* **WHAT YOU NEED TO DO**: Swap "collector number" for "field number" in the items from the line with "collectors: C. Feuillet" through the end of the items, and give back only those lines with everything else unchanged.

* **INPUT FOR THIS TASK**:

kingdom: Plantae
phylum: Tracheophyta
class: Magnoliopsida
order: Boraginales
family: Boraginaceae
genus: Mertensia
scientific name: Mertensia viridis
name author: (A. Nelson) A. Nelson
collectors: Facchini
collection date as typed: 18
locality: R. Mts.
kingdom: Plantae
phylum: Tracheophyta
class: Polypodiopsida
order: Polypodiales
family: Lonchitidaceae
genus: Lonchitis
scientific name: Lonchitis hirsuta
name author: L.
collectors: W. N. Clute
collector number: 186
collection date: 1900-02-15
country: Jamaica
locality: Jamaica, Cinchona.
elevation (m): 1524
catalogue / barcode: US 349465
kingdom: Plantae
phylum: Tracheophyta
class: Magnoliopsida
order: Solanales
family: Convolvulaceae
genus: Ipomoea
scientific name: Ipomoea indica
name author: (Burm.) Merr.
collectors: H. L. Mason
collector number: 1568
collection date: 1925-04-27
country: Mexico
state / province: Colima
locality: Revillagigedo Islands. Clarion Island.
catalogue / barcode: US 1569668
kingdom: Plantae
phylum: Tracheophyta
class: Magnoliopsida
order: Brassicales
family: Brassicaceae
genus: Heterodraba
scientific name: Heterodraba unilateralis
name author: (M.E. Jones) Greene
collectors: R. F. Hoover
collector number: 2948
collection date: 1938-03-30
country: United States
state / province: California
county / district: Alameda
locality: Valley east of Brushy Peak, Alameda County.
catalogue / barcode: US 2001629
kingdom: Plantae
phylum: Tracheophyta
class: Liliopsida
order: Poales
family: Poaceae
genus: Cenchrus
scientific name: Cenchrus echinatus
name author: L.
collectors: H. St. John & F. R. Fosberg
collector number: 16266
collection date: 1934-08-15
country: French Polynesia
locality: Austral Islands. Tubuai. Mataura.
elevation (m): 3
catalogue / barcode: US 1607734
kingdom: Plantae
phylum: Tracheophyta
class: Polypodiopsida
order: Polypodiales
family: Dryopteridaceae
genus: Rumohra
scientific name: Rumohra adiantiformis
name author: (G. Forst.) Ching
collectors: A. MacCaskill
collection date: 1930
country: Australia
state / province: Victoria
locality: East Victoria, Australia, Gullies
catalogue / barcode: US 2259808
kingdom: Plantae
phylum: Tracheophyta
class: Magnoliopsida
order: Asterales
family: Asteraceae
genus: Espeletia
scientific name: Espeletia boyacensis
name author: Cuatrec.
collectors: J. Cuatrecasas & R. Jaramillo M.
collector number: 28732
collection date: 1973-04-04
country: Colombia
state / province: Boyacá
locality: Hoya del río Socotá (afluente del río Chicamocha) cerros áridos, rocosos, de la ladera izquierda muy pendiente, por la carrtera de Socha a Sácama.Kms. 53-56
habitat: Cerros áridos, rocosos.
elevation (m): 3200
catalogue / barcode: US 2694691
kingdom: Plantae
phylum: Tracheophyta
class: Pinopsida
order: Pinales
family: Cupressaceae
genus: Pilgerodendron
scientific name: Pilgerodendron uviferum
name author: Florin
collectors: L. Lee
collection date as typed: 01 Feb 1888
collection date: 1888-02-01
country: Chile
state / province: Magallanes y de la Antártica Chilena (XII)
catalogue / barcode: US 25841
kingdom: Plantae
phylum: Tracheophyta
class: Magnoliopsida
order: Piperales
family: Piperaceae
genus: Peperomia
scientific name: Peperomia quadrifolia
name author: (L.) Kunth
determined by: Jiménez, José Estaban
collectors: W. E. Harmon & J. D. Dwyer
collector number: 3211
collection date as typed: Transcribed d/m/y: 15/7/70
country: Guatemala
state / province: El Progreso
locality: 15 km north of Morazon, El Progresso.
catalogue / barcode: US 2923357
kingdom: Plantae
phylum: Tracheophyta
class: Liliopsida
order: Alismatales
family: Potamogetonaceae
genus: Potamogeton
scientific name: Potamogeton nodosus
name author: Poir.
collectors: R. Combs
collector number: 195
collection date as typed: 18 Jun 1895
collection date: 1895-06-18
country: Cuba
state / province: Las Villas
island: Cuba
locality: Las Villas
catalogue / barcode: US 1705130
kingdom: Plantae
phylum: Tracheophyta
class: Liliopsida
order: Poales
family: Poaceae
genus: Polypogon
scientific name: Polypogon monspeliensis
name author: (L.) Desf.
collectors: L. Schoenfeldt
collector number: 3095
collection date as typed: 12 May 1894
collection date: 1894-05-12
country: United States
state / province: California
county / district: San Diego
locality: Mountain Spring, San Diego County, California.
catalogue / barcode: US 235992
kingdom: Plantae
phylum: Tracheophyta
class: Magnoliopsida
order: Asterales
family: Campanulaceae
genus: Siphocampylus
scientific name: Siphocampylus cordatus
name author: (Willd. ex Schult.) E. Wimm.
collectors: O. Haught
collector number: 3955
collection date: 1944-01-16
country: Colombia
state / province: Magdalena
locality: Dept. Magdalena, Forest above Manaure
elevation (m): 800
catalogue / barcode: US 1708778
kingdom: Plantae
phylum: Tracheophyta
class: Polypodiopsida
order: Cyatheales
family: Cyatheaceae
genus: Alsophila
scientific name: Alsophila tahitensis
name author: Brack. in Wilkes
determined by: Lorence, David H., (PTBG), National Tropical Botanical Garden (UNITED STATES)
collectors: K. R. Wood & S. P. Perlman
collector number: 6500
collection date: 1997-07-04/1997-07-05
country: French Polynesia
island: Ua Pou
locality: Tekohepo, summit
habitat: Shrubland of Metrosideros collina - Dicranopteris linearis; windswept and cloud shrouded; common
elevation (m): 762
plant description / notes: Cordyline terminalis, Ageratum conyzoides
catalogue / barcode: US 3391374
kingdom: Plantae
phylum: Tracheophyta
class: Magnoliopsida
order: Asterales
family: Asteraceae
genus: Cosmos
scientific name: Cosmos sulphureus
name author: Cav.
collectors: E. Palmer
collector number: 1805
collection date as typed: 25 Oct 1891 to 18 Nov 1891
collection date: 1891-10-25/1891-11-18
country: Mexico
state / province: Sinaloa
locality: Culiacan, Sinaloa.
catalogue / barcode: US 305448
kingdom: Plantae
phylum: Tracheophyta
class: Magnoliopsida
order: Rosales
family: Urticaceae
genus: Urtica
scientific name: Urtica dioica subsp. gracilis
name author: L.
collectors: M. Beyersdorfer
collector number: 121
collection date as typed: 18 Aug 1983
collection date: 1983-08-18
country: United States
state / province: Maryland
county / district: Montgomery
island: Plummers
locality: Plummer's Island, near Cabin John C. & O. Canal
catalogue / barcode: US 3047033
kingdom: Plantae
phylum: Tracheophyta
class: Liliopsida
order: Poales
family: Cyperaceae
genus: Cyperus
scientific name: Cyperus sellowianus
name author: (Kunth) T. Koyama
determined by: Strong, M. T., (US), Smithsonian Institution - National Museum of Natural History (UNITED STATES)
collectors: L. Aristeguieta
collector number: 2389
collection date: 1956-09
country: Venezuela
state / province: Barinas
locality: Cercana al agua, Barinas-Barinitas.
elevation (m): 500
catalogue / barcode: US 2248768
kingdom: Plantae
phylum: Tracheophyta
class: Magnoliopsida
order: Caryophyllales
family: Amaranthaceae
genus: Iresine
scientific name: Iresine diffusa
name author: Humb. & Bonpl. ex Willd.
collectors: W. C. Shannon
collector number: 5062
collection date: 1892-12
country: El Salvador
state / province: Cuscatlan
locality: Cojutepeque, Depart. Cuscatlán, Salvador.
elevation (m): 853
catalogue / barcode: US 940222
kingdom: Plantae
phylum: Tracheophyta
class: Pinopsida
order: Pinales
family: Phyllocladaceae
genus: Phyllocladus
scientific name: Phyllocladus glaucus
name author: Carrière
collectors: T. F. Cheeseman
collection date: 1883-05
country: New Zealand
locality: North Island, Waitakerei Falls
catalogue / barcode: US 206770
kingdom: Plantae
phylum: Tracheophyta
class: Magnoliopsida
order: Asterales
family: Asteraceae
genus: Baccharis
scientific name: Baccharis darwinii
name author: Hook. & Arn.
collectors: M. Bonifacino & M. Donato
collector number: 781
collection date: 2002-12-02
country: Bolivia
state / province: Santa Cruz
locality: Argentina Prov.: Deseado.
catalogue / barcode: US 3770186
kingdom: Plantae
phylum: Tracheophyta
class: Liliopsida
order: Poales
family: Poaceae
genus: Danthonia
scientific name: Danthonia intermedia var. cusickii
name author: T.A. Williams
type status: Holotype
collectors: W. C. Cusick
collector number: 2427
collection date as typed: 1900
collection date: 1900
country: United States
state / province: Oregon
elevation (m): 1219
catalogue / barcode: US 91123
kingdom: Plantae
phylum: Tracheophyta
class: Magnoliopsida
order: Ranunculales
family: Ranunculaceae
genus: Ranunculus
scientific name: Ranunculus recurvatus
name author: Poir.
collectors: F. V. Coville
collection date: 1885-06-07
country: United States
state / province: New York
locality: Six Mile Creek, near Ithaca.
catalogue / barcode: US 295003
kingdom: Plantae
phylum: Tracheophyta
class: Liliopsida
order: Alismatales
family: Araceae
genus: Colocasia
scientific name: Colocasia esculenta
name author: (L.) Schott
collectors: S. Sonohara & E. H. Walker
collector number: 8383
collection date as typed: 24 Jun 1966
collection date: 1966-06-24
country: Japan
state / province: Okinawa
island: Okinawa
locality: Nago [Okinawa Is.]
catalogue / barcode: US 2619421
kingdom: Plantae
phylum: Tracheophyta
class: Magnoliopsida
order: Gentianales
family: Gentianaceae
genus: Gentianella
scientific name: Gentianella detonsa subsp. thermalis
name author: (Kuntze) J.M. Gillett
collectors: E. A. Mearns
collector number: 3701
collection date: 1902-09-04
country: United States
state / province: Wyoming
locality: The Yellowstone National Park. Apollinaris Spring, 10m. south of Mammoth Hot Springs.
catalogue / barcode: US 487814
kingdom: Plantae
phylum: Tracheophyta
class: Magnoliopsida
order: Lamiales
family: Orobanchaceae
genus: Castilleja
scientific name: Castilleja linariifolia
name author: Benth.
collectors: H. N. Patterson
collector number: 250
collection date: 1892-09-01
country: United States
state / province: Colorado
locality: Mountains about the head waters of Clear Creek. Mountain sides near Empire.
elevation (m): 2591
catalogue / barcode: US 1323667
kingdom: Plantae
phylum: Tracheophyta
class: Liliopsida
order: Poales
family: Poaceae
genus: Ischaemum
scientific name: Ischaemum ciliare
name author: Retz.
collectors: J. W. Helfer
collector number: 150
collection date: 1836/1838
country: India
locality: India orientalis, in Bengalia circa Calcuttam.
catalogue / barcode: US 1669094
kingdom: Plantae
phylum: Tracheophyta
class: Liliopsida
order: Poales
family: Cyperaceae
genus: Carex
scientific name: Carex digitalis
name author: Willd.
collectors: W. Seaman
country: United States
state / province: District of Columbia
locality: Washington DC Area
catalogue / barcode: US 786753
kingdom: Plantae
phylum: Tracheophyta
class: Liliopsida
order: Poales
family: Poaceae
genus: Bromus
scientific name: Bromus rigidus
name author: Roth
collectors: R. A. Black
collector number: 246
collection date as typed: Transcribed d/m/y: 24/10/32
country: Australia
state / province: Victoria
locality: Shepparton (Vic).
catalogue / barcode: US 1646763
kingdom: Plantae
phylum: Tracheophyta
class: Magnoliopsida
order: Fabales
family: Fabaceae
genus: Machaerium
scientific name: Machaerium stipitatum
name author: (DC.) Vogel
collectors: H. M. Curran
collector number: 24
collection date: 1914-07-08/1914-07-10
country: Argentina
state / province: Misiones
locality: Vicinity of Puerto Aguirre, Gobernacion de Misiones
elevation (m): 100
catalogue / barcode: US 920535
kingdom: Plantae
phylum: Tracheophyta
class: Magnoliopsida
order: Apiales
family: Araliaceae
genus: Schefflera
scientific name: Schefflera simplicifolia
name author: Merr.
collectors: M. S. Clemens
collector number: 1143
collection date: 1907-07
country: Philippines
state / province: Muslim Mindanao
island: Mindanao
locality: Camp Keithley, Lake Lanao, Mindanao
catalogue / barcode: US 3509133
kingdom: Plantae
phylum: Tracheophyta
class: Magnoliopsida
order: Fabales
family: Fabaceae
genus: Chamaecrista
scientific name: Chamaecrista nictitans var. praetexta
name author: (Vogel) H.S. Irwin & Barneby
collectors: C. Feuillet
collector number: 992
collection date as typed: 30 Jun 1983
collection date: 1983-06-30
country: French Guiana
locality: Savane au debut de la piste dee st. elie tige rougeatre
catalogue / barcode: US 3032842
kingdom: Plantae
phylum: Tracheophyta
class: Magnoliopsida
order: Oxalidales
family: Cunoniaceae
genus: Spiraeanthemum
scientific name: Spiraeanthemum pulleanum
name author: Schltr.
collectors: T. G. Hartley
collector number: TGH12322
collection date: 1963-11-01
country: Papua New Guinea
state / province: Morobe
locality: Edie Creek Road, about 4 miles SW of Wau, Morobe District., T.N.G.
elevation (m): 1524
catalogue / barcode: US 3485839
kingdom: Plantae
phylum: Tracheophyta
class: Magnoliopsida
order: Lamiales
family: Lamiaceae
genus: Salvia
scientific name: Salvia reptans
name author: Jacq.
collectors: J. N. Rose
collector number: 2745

* **RESPONSE BELOW**:
collectors: C. Feuillet
field number: 992
collection date as typed: 30 Jun 1983
collection date: 1983-06-30
country: French Guiana
locality: Savane au debut de la piste dee st. elie tige rougeatre
catalogue / barcode: US 3032842
kingdom: Plantae
phylum: Tracheophyta
class: Magnoliopsida
order: Oxalidales
family: Cunoniaceae
genus: Spiraeanthemum
scientific name: Spiraeanthemum pulleanum
name author: Schltr.
collectors: T. G. Hartley
field number: TGH12322
collection date: 1963-11-01
country: Papua New Guinea
state / province: Morobe
locality: Edie Creek Road, about 4 miles SW of Wau, Morobe District., T.N.G.
elevation (m): 1524
catalogue / barcode: US 3485839
kingdom: Plantae
phylum: Tracheophyta
class: Magnoliopsida
order: Lamiales
family: Lamiaceae
genus: Salvia
scientific name: Salvia reptans
name author: Jacq.
collectors: J. N. Rose
field number: 2745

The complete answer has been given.